You don't get to choose your own nickname, kid.
Nicknames. I’ve had a few of them over the years. You always remember your first, though.
I was twelve years old at the beginning of the 1989 school year. A seventh grader whose sole fashion statement was the nascent gel-hardened mullet I’d achieved by convincing the hairdresser that it was okay with my mom to let it “grow out a bit in the back.” My school was one of those permissive alternative institutions that housed students from 7-12th grade. This was the eighties and up until the year before I arrived students were still allowed to smoke inside the vestibule of the rear doorway. Alaskan winters are harsh and this was more of a humanitarian concession than a permissive one. The school was founded by hippie libertarians and it was still close enough to the seventies that nobody got their knickers twisted over that kind of thing.
During the first week of school I was walking through the student lounge; I was wearing a Hobie Surf shirt and my protomullet was well shellacked, glistening, I’m sure, in the fluorescence of the overhead lights. “Hey,” a girl said from one of the lounge sofas. She was not just any girl, but a 12th grade girl with a leather jacket and long black rock n’ roll hair and everybody called her Animal. “C’mere,” she said. I obediently shuffled over. Surfer shirt and pegged stonewash jeans. Keds. Sweet moulet. “You like Metallica?” She asked with her eyebrow arched. I had no idea who they were but it was clear that the stakes were high so I nodded in response that sure, I liked them. I quickly followed up, mentioning that I also really liked Guns n’ Roses and that I was growing my hair out to be more like, y’know, Axl. There were some eyebrow conversations between her and her cool friends: a girl with very tall bangs, a guy who had a forearm tattoo of a dragon (in high school, in the eighties), and a guy with Robert Smith hair, tights, and pointy shoes. They concluded that I could hang out with them.

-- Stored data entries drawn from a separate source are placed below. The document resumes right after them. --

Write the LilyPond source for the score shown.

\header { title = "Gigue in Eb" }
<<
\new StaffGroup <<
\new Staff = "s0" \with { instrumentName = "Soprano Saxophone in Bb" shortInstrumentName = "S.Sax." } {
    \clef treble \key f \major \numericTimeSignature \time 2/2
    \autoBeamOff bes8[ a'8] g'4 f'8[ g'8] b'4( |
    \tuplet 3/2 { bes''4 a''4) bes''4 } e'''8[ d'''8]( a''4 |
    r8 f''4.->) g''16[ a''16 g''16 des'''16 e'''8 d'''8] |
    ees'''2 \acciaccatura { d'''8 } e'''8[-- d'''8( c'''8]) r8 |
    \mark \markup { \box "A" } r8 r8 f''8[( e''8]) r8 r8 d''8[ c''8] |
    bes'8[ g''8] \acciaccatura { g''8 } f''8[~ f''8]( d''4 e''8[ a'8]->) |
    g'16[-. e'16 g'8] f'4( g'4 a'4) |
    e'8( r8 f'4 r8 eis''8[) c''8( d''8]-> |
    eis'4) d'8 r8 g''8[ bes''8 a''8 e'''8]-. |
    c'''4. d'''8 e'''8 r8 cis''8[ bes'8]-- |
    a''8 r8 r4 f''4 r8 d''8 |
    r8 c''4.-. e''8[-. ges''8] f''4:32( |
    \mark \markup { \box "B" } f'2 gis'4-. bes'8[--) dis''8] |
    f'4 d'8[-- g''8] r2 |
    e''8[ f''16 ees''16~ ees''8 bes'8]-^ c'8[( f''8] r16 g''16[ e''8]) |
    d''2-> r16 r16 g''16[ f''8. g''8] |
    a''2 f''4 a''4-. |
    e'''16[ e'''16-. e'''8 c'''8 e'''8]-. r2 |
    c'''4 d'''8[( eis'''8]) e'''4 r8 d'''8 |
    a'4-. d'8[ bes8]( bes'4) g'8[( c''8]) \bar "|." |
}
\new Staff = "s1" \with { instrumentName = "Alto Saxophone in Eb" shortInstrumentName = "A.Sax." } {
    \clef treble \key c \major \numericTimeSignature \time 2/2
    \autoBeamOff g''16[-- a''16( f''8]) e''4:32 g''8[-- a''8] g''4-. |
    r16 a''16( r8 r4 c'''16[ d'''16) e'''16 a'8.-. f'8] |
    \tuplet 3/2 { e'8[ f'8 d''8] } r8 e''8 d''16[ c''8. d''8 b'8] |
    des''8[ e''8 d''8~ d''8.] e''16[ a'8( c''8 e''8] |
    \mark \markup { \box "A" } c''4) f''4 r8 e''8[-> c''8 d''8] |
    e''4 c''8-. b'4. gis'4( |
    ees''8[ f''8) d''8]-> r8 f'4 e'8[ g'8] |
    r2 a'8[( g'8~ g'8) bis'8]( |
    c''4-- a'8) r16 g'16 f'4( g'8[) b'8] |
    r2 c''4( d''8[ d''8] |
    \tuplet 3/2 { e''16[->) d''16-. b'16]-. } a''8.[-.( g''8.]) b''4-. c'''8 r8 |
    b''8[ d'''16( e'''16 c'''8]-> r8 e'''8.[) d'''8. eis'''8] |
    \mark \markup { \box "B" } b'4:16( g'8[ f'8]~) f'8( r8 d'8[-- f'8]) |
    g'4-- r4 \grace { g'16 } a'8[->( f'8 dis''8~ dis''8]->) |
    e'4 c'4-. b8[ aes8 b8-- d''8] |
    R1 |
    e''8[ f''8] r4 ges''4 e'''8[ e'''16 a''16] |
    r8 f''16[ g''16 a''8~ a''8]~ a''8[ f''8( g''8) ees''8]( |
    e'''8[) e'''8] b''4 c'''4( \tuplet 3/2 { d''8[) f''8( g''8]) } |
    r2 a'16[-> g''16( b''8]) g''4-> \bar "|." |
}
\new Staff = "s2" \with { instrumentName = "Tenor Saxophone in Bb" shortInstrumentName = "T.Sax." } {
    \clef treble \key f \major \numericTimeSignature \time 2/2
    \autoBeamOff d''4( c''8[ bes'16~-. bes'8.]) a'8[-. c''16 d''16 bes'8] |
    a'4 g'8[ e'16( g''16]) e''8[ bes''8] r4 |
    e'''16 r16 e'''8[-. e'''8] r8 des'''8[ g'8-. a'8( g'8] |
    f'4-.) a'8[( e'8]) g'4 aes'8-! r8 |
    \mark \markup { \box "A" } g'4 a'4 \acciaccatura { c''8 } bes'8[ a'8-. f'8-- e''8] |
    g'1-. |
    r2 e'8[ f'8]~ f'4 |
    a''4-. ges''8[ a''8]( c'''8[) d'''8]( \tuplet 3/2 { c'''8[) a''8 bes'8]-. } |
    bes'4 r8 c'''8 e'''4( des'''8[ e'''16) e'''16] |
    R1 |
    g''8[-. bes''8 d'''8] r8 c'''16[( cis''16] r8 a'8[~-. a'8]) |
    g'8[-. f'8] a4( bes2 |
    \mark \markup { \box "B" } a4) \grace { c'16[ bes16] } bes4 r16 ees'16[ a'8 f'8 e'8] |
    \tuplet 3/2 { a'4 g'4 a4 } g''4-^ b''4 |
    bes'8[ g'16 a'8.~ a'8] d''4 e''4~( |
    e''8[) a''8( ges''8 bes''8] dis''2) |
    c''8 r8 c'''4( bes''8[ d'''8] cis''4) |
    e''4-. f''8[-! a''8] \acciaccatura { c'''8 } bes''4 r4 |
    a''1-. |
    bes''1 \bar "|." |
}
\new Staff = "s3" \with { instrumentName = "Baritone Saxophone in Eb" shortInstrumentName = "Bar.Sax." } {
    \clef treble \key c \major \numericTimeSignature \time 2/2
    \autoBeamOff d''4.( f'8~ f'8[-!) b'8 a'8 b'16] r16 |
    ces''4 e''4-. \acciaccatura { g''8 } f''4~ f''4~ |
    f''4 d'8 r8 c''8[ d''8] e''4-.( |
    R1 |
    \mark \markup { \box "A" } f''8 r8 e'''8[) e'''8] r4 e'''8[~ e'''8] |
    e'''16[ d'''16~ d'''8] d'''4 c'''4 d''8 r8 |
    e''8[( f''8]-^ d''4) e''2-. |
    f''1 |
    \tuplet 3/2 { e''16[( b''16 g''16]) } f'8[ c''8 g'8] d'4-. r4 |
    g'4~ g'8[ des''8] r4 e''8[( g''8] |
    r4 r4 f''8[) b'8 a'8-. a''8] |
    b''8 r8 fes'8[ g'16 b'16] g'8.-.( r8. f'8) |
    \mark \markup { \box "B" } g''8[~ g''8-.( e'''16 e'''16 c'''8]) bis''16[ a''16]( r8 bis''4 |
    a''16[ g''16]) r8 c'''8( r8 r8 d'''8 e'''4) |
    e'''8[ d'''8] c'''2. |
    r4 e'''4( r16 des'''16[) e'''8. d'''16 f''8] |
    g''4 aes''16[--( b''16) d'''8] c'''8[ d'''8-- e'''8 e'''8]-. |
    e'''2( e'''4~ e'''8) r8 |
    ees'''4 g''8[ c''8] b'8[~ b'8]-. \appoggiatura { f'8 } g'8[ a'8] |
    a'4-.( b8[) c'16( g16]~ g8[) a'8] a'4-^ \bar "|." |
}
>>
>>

I was in. I hung out before school, after school, lunch times. I even taught myself to smoke—Camel unfiltered for extra cool-guy points. By then the smoking area had moved all the way across the street. My favorite trick was to impress the older kids when I bummed one of their smokes by ripping the butt off with my teeth. Over the next few months I learned about Metallica, The Cure, The Violent Femmes, Sisters of Mercy, Joy Division. I learned about the Church of the Subgenius and JR “Bob” Dobbs. I learned about Discordians. I went to a real live punk show. It was a fruitful kickoff to my adolescence.
One afternoon at the smoking area a senior with a beard like a thirty year old man asked me, “Hey, do you have a nickname?” I was shocked. No. I didn’t have a nickname. I hadn’t even considered the possibilities. “Well,” he continued, exhaling a cloud of smoke, “You should pick one.”
My cheeks flushed. This was a ton of responsibility. I wracked my brain for something awesome, something that conveyed how goddamned metal I was. Something even half as rad as “Animal.” After a few pensive drags on my (really cool) unfiltered cigarette I had it: “Ozone.” The older kid nodded approval and said no more.
I don’t think anybody ever actually called me Ozone, no matter how many of my angsty stream of consciousness poems I signed that way. No matter how many tags I left on suburban streets, writing it super cool by crossing the O like a big zero and underlining the word. Ozone just never stuck.
The spanner in the works, you see, was Animal. We were hanging out in the lounge during lunchtime. She was playing a furious game of Egyptian Rat Screw with her best friend. Animal lost the game and took out her frustration by grabbing me around the middle and tickling me until just before I puked. Being a weedy twelve year old boy, I was an easy target for stray frustrations. I was also extremely ticklish. Within a fraction of a second I turned bright molten gasping-for-air red. To make matters worse, I was wearing a fluorescent oversized “Hot Tuna” shirt that amplified the effect considerably.
Animal’s best friend (whose name has been lost down the memory hole) looked at me and said flatly: “Holy shit, check him out. He’s pink. Like, all over. Even the shirt.” A slow snicker started that soon graduated to choking fits of laughter. Between guffaws she managed to say the word: “Pinky.” The shot had been fired. Animal turned to me with wild eyes and began shouting “Pinky! Pinky! Pinky!” Which, of course, became my nickname for the next four or so years.
And that was how I learned that you don’t get to pick your own nickname.